You can use this regex:
^(?![^,./-]*([,./-])\1)(?![^,./-]*([,./-])(?:[^,./-]*\2){4})[ \da-z,./-]+$
In C#:
foundMatch = Regex.IsMatch(yourString, #"^(?![^,./-]*([,./-])\1)(?![^,./-]*([,./-])(?:[^,./-]*\2){4})[ \da-z,./-]+$", RegexOptions.IgnoreCase);
Explanation
The ^ anchor asserts that we are at the beginning of the string
The negative lookahead (?![^,./-]*([,./-])\1) asserts that it is not possible to match any number of special chars, followed by one special char (captured to Group 1) followed by the same special char (the \1 backreference)
The negative lookahead (?![^,./-]*([,./-])(?:[^,./-]*\2){4}) ` asserts that it is not possible to match any number of special chars, followed by one special char (captured to Group 2), then any non-special char and that same char from Group 2, four times (five times total)
The $ anchor asserts that we are at the end of the string
A regular expression string to detect invalid strings is:
[^\w \-\r\n]{2}|(?:[\w \-]+[^\w \-\r\n]){5}
As C# string literal (regular and verbatim):
"[^\\w \\-\\r\\n]{2}|(?:[\\w \\-]+[^\\w \\-\\r\\n]){5}"
#"[^\w \-\r\n]{2}|(?:[\w \-]+[^\w \-\r\n]){5}"
It is much easier to find a string than to validate if a string does not contain ...
It can be checked with this expression if the string entered by the user is invalid because of a match of 2 special characters in sequence OR 5 special characters used in the string.
Explanation:
[^...] ... a negative character class definition which matches any character NOT being one of the characters listed within the square brackets.
\w ... a word character which is either a letter, a digit or an underscore.
The next character is simply a space character.
\- ... the hyphen character which must be escaped with a backslash within square brackets as otherwise the hyphen character would be interpreted as "FROM x TO z" (except when being the first or the last character within the square brackets).
\r ... carriage return
\n ... line-feed
Therefore [^\w \-\r\n] finds a character which is NOT a letter, NOT a digit, NOT an underscore, NOT a space, NOT a hyphen, NOT a carriage return and also NOT a line-feed.
{2} ... the preceding expression must match 2 such characters.

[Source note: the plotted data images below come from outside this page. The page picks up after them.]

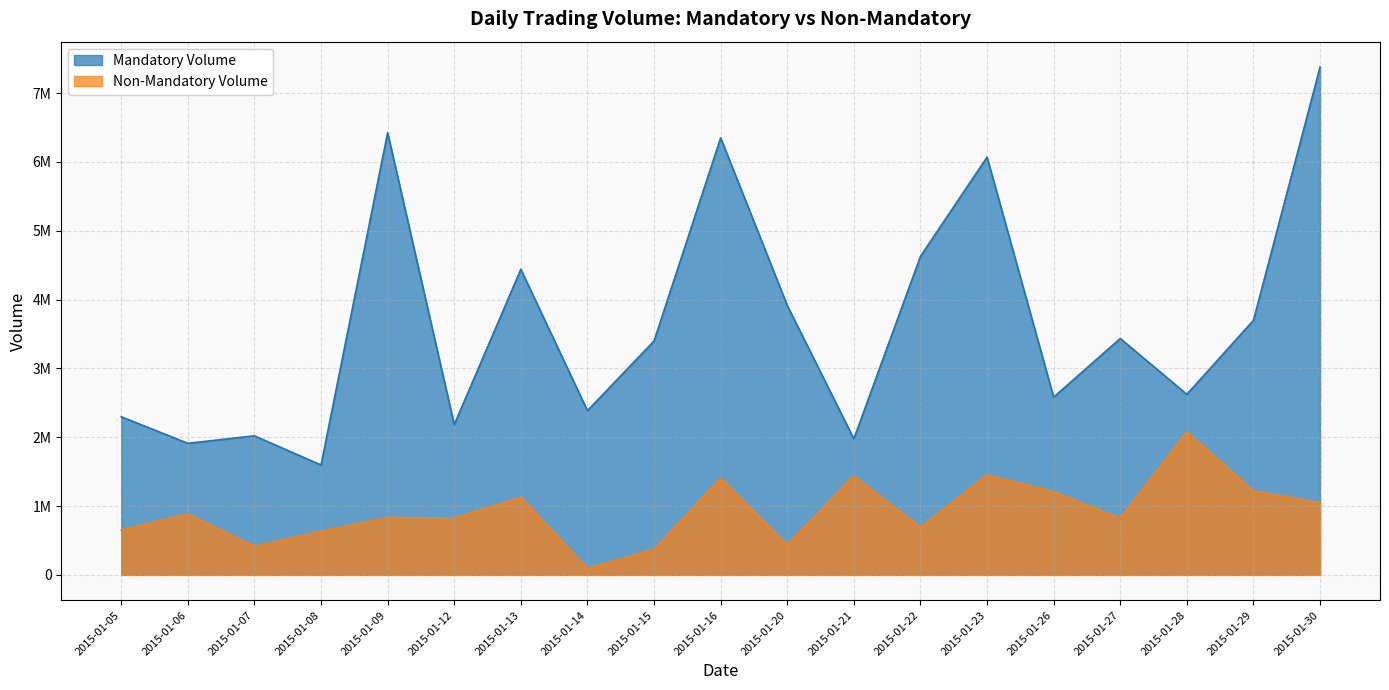

What is the sum of all Mandatory Volume values?

69308405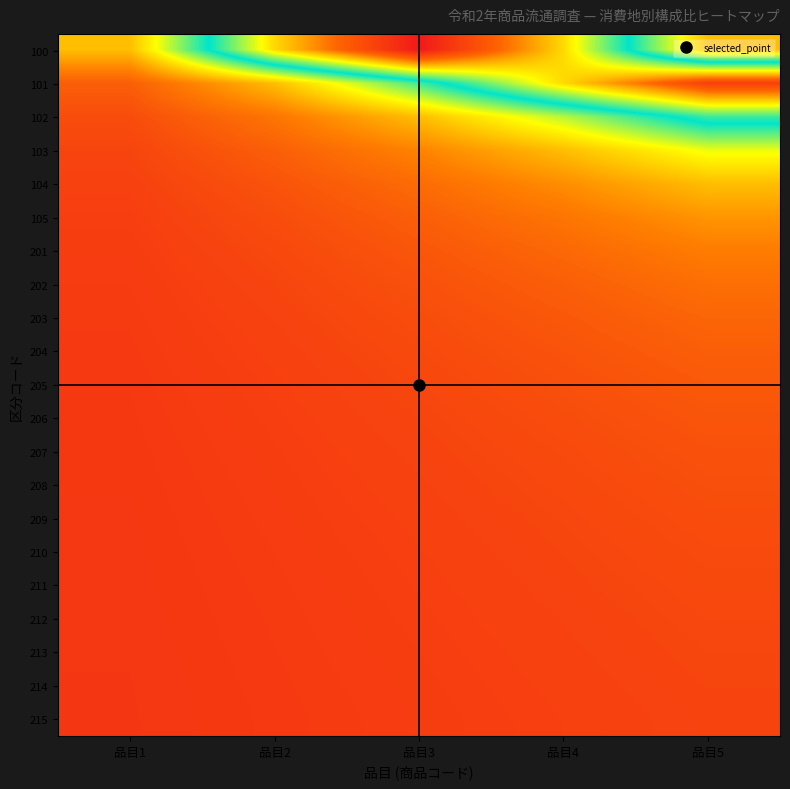

Reading left to right, list all the values displayed in this chart.

100: 品目1=0.2	品目2=0.7	品目3=1.0	品目4=0.7	品目5=0.2
101: 品目1=0.1	品目2=0.2	品目3=0.5	品目4=0.7	品目5=0.9
102: 品目1=0.1	品目2=0.2	品目3=0.2	品目4=0.4	品目5=0.5
103: 品目1=0.1	品目2=0.1	品目3=0.2	品目4=0.2	品目5=0.3
104: 品目1=0.1	品目2=0.1	品目3=0.1	品目4=0.2	品目5=0.2
105: 品目1=0.1	品目2=0.1	品目3=0.1	品目4=0.2	品目5=0.2
201: 品目1=0.1	品目2=0.1	品目3=0.1	品目4=0.1	品目5=0.2
202: 品目1=0.1	品目2=0.1	品目3=0.1	品目4=0.1	品目5=0.1
203: 品目1=0.1	品目2=0.1	品目3=0.1	品目4=0.1	品目5=0.1
204: 品目1=0.1	品目2=0.1	品目3=0.1	品目4=0.1	品目5=0.1
205: 品目1=0.1	品目2=0.1	品目3=0.1	品目4=0.1	品目5=0.1
206: 品目1=0.1	品目2=0.1	品目3=0.1	品目4=0.1	品目5=0.1
207: 品目1=0.1	品目2=0.1	品目3=0.1	品目4=0.1	品目5=0.1
208: 品目1=0.1	品目2=0.1	品目3=0.1	品目4=0.1	品目5=0.1
209: 品目1=0.1	品目2=0.1	品目3=0.1	品目4=0.1	品目5=0.1
210: 品目1=0.0	品目2=0.1	品目3=0.1	品目4=0.1	品目5=0.1
211: 品目1=0.0	品目2=0.1	品目3=0.1	品目4=0.1	品目5=0.1
212: 品目1=0.0	品目2=0.1	品目3=0.1	品目4=0.1	品目5=0.1
213: 品目1=0.0	品目2=0.1	品目3=0.1	品目4=0.1	品目5=0.1
214: 品目1=0.0	品目2=0.1	品目3=0.1	品目4=0.1	品目5=0.1
215: 品目1=0.0	品目2=0.1	品目3=0.1	品目4=0.1	品目5=0.1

So with the expression [^\w \-\r\n]{2} it can be checked if the string contains 2 special characters in a sequence which makes the string invalid.
| ... OR
(?:...) ... none marking group needed here for applying the expression inside with the multiplier {5} at least 5 times.
[...] ... a positive character class definition which matches any character being one of the characters listed within the square brackets.
[\w \-]+ ... find a word character, or a space, or a hyphen 1 or more times.
[^\w \-\r\n] ... and next character being NOT a word character, space, hyphen, carriage return or line-feed.
Therefore (?:[\w \-]+[^\w \-\r\n]){5} finds a string with 5 "special" characters between "standard" characters.